El Niño: The Silent Emergency

In April 2016, the United Nations Emergency Relief Coordinator, Stephen O’Brien, alerted governments gathered in Geneva that they collectively faced “an alarming funding gap of over $2.2 billion” to respond to El Niño food crisis.  As the same donor officials prepare to attend the high level event on El Niño and La Niña on July 19th in New York, the funding gap has increased to a staggering $2.5 billion.  Despite this apathy from the international community, organisations like ActionAid are working on the frontline, responding to food shortages and other human impacts of this silent crisis. Through local partners, ActionAid is mobilising and supporting communities, women and other actors to face one of the most interminable and complex slow onset natural disasters encountered throughout the organisation’s history.

Key messages:

The world needs to wake up to a silent emergency: millions of people are hungry across Africa, Asia and Latin America, as one of the most widespread hunger emergencies in living memory takes hold.
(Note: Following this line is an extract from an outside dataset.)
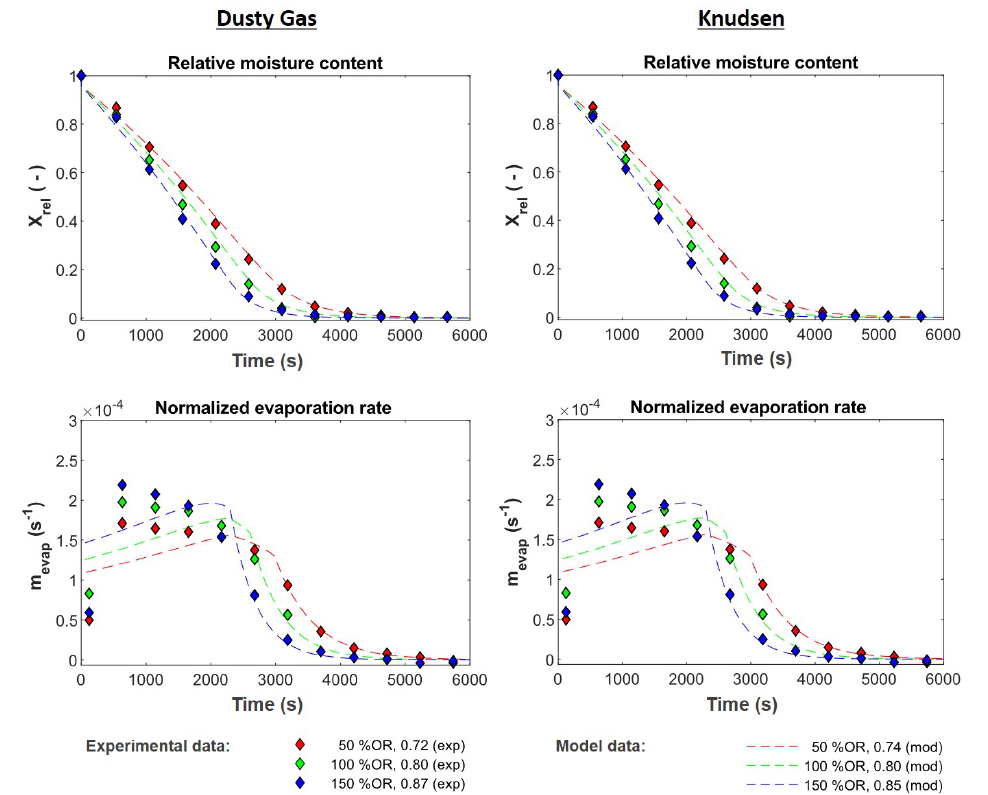
Figure 4. Validation of Knudsen model and dusty gas approach by means of experimental data during the freeze-drying of instant coffee granules by variation of overrun and the total porosity of the sample. Measured and calculated porosities for each sample are shown in the legend of each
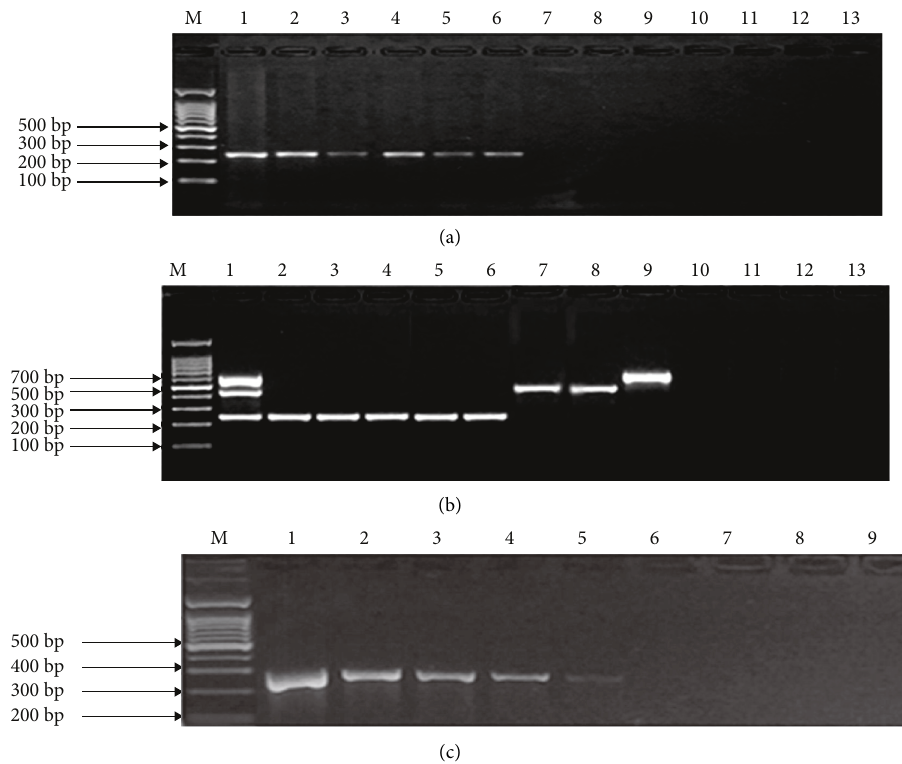
Figure 3: Specificity and sensitivity tests of the PCR assay using gel electrophoresis. (a) Specificity tests of the simplex-PCR assay using gel electrophoresis. M: Marker; 1: a mixture of DNA extracted from three species; 2 ∼ 4: bovine bone marrow listed as 2016BH001, 2016BH002, and 2016BH003; 5 ∼ 6: commercially available BBM; 7 ∼ 8: donkey bone marrow; 9: pig bone marrow; 10: sheep bone marrow; 11: deer bone marrow; 12: horse bone marrow; 13: negative control. (b) Specificity tests of the multiplex PCR assay using gel electrophoresis. M: Marker; 1: a mixture of DNA extracted from three species; 2 ∼ 4: bovine bone marrow listed as 2016BH001, 2016BH002, and 2016BH003; 5 ∼ 6: commercially available BBM; 7 ∼ 8: donkey bone marrow; 9: pig bone marrow; 10: sheep bone marrow; 11: deer bone marrow; 12: horse bone marrow; 13: negative control. (c) Sensitivity tests of the PCR assay using gel electrophoresis. M: Marker; 1: DNA extracts of BBM samples diluted to100ng/ μ L; 2:10 ng/ μ L; 3: 1ng/ μ L; 4 :100 ° pg/ μ L; 5:10 ° pg/ μ L; 6 :1 ° pg/ μ L; 7: 0.1 ° pg/ μ L; 8:0.01 ° pg/ μ L; and 9: negative control.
A combination of extreme weather, lack of early action and long term investment into resilience building has destroyed crops, killed livestock and dried up water sources around the world. So far the commitments of international governments to support the 60 million people affected has been extremely weak and only one third of the money needed has been raised.

We must not wait for the worst to happen : action now can still save lives: widespread suffering, death and disease are not inevitable in 2016 or 2017. The effects of drought on food security and agricultural production are predictable and preventable. Working together, national and international NGO, governments and other aid agencies have the ability to respond and save millions of lives. Efforts must be focused on building climate resilience and the capacity to respond to future shocks. The world’s response to the hunger caused by El Niño is a test of how we will cope in the future as climate change brings more erratic weather to many different parts of the globe.

Women and girls are amongst the worst affected but also hold the key to responding to this crisis: women play pivotal roles in supporting families and the community. Women do the unpaid care work in households as well as make up 43 per cent of the agricultural workforce and manage up to 90 per cent of staple food crop production such as maize and rice.3 Women’s movements and organisations, women emergency first responders and women farmers must be central in deciding how aid is delivered now and how communities can be prepared for more climate-related emergencies in the future.